* _ASSIGNED TASK A_: In the press release about Russian NGOs, which organization lost its case in the Moscow court?
* _ASSIGNED TASK B_: Go on with the press release about Russian NGOs, starting after its last sentence.

* _PAGE EXTRACT_:
Russian NGOs fighting for their lives

Vladimir Putin’s government introduced the “foreign agent” law.© AFP/Getty Images.

The hearing was a grim farce. The court had the opportunity to uphold the right to freedom of association. Instead, it has helped the authorities put another nail in its coffin.

AMNESTY INTERNATIONAL
PRESS RELEASE

Russian NGOs fighting for their lives

(23 May 2014) A Moscow court has upped the ante in the Russian government’s assault on independent civil society by refusing to overturn an order forcing a leading human rights organisation to register as a “foreign agent”.

In the spring of 2013 the Prosecutors Office ordered several Russian non-governmental organisations (NGOs), including the Human Rights Centre Memorial, Golos, Public Verdict and Jurix, which were in court today, to register as “foreign agents” under draconian new legislation introduced last year.

Today Memorial lost its case. The hearings in the cases of the other three NGOs, Public Verdict, Golos and Jurix have been postponed.

* _THE DATA_:
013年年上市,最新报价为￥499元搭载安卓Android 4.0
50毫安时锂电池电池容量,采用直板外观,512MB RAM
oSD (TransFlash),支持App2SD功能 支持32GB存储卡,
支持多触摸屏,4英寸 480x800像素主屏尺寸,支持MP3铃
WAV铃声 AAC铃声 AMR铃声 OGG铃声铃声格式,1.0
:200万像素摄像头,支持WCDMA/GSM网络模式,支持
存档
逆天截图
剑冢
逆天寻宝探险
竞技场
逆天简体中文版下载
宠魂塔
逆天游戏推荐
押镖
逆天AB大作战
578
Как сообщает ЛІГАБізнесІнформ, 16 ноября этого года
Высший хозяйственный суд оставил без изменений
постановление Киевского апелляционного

* _ANSWER AREA A_: The Human Rights Centre Memorial lost its case.

* _ANSWER AREA B_:
“The hearing was a grim farce. The court had the opportunity to uphold the right to freedom of association. Instead, it has helped the authorities put another nail in its coffin,” said Sergei Nikitin, Amnesty International’s Moscow Office Director.

The “foreign agents” law, introduced more than a year ago, forces organisations which receive foreign funding and engage in loosely defined “political activities” to register as “an organization performing the functions of a foreign agent”. It gives the Russian authorities the power to impose hefty fines and severe administrative penalties if they fail to comply.

This judgement comes as the Russian parliament is approving measures that will directly empower the government to register NGOs as “foreign agents” against their will, without having to apply, as currently, to the courts.

Moscow-based Human Rights Centre Memorial was ordered to register under the new “foreign agents” law in March 2013 because, according to the Prosecutor’s Office, its publishing of human rights materials online “can be interpreted as political activity” which “shapes public opinion about state policy” and “is intended to influence decisions taken by state bodies”.

“Today the court effectively endorsed the prosecution’s position that legitimate human rights work is a ‘political activity’ and those who engage in this should be branded ‘foreign agents’,” said Sergei Nikitin.

The four organisations are adamant that they will not register as “foreign agents”. They intend to pursue their cases in the European Court of Human Rights.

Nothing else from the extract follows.